South Dakota’s COVID-19 path to herd immunity


SIOUX FALLS, S.D. (KELO) — This week South Dakota passed a sad milestone when it comes to the pandemic. 2,000 people with COVID-19 have now died.

Vaccination rates in South Dakota have slowed in recent weeks. Numbers from the State Health Department show about half the people in the state have been vaccinated, while half haven’t got it yet or are avoiding the shot altogether.

Bunny Christie with the Brookings Health System says the vaccine is the safest and easiest way to end the pandemic. She is a microbiologist specializing in infectious diseases.

“The way herd immunity works is that the more people that are vaccinated or protected against a virus or bacteria, the less chance it is to enter the population and then infect everybody, so we really need people to not hesitate to get the vaccine, we need them to get there get vaccinated and do it in a timely manner,” said Christie.

The U.S. Department of Health & Human Services is making it easy to for people to get vaccinated.

You can call a free hotline — 1-800-232-0233, you can also text your zip code to 43 88 29, or log on to

Chief medical advisor to the President, Dr. Anthony Fauci believes the president’s goal of having 70-percent of people with at least one dose of the vaccine by the 4th of July can be attained.

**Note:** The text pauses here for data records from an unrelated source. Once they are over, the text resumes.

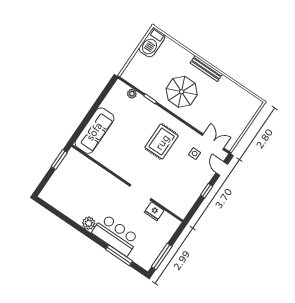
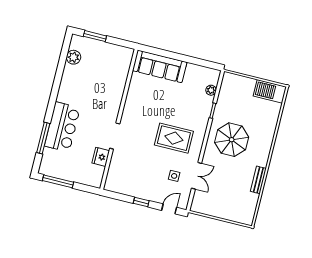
bench: (206, 69) -> (258, 180), moved, width x0.73
double door: (213, 142) -> (197, 176), moved
window: (59, 160) -> (95, 36), moved
plant: (89, 223) -> (74, 57), moved

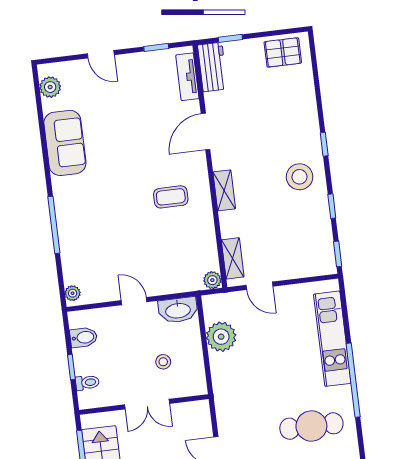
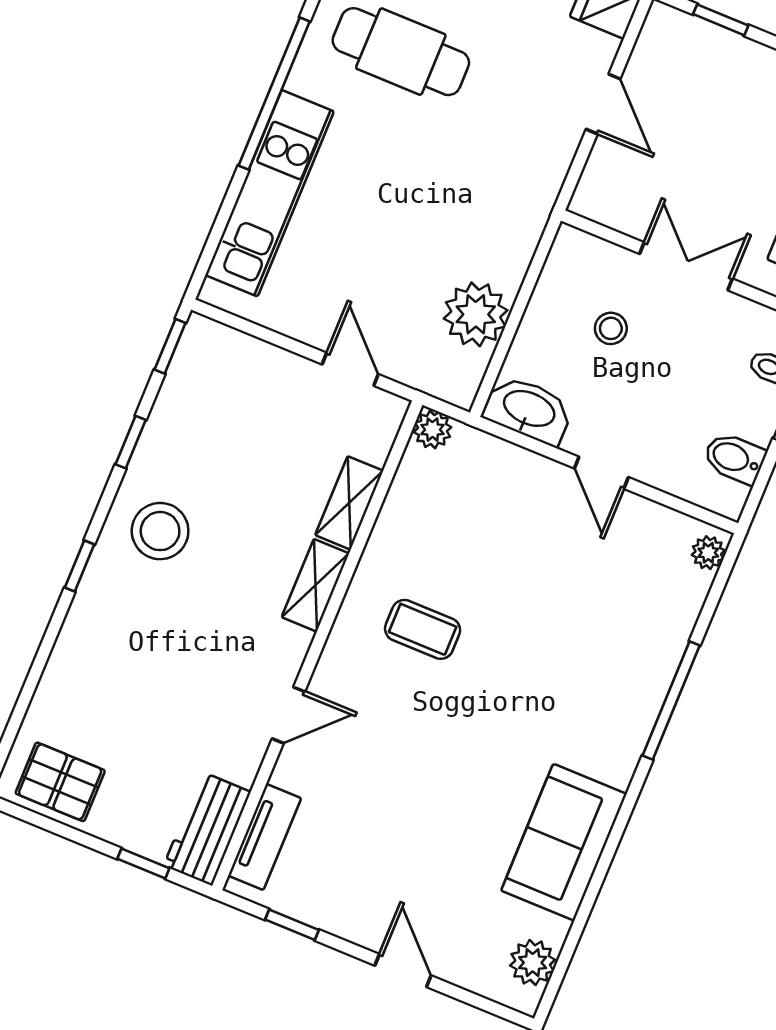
door: (206, 132) -> (288, 715), width x0.73
shelving: (233, 258) -> (349, 503), moved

Christie believes we can get there in South Dakota.

“I had a good friend tell me, she typically doesn’t get a lot of vaccines, just sort of her preference and she really put it poignantly to me and said, ‘you know Bunny I’m not getting this vaccine because I absolutely want it, I’m getting it because I want things to get back to normal’. And that really hit home, how she said it, and that it wasn’t about her, it was about everybody else and trying to get to that herd immunity so we can get back to some sort of normal,” Christie said.

The number one reason people are not getting vaccinated in South Dakota is some people feel the vaccines were rushed into production, and they feel they might not be safe. However, health officials point out, after administering hundreds of thousands of doses, there has not been a single documented negative reaction to a vaccine in South Dakota.